The multi-millionaire had been ill for some time.
Dr Ryan was born in Thurles, Co Tipperary in February 1936 and was the son of a train driver.
He got a job with Aer Lingus in Shannon after attending a Christian Brothers school. Quickly rising through the ranks, he led a division which leased its unused aircraft other to other carriers.
He convinced Aer Lingus to expand and, along with an investment from the London based firm Guinness Peat Group, set up Guinness Peat Aviation (GPA) in Shannon.
Tony Ryan was considered a tough task master with big ambitions and became one of Ireland's most wealthy entrepreneurs.
Among his investments was a stake in The Sunday Tribune.
In 1985 he set up Ryanair with colleague Christy Ryan and began flying from Waterford to Gatwick. By 1988 the airline was losing cash and teetering on the edge of bankruptcy.
Then, two things happened.

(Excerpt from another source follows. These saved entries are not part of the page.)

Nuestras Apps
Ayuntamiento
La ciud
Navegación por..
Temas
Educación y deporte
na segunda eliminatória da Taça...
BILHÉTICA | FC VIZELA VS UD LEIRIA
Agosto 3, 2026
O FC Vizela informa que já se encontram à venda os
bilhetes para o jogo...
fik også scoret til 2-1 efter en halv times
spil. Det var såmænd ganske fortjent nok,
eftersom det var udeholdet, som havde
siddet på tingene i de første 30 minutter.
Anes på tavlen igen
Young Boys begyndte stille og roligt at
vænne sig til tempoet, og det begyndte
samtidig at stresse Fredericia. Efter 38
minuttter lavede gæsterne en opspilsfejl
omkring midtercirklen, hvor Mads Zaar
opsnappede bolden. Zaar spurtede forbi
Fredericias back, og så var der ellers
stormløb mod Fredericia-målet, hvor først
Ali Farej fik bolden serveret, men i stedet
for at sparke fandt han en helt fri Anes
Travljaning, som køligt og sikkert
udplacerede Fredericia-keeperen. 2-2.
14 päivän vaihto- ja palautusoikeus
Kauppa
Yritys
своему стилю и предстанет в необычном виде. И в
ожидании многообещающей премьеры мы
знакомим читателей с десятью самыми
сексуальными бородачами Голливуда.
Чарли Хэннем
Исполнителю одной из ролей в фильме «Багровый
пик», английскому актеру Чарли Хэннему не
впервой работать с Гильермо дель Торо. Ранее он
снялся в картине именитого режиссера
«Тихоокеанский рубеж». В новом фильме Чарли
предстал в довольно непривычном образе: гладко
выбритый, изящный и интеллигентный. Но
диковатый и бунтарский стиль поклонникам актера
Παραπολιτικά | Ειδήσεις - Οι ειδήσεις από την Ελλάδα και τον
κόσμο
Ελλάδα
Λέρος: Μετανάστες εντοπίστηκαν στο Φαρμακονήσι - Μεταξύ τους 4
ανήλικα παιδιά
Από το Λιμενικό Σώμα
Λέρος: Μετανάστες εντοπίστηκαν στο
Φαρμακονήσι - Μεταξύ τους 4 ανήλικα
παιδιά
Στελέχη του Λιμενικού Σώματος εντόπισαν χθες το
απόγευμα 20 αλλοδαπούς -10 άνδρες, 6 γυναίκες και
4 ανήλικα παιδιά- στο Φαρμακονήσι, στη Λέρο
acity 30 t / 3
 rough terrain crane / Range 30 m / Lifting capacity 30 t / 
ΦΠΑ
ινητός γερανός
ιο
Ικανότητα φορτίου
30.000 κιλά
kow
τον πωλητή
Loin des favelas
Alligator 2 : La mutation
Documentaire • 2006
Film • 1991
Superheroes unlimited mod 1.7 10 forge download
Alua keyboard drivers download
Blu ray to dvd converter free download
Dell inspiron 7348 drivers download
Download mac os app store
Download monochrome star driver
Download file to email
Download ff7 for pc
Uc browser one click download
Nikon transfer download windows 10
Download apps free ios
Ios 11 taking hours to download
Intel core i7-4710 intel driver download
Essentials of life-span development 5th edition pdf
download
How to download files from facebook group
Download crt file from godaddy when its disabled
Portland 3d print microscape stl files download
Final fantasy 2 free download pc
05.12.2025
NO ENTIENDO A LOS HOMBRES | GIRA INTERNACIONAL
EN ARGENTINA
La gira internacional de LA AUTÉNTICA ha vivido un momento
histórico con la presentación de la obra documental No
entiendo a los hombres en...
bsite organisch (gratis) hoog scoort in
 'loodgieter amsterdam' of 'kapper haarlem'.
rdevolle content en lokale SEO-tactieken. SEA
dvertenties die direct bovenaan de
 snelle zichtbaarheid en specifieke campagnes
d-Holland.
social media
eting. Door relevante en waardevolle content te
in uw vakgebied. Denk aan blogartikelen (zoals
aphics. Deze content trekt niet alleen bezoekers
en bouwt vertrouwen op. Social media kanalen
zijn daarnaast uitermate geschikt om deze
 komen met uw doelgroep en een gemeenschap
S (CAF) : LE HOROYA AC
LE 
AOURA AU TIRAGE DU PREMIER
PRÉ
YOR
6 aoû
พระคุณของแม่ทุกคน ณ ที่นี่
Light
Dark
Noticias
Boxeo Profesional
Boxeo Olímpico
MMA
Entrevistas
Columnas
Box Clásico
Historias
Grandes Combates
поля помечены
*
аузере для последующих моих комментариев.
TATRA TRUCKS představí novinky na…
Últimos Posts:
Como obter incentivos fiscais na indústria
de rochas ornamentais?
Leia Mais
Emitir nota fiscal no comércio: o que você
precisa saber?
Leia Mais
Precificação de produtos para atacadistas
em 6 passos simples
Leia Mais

Ryanair clinched a deal to fly from Dublin to London Stansted - and Michael O'Leary became the airline's chief executive.
By the early 1990s, GPA was worth €4bn.
Tony Ryan assembled big name directors including UK politician Nigel Lawson, Garrett Fitzgerald, Peter Southerland and British businessman John Harvey Jones.
The plan was a showstopper stock market flotation to raise €10bn, but when investors got nervy at the last moment, the float was abandoned and GPA, which owed the banks huge sums, went into free fall.
Things got worse when General Electric bought in leaving Tony Ryan with little control.
However, there was one shining success. Ryanair was expanding fast making Tony Ryan huge sums and the formula of cheeky, cheap and efficient left Tony Ryan an enduring legacy.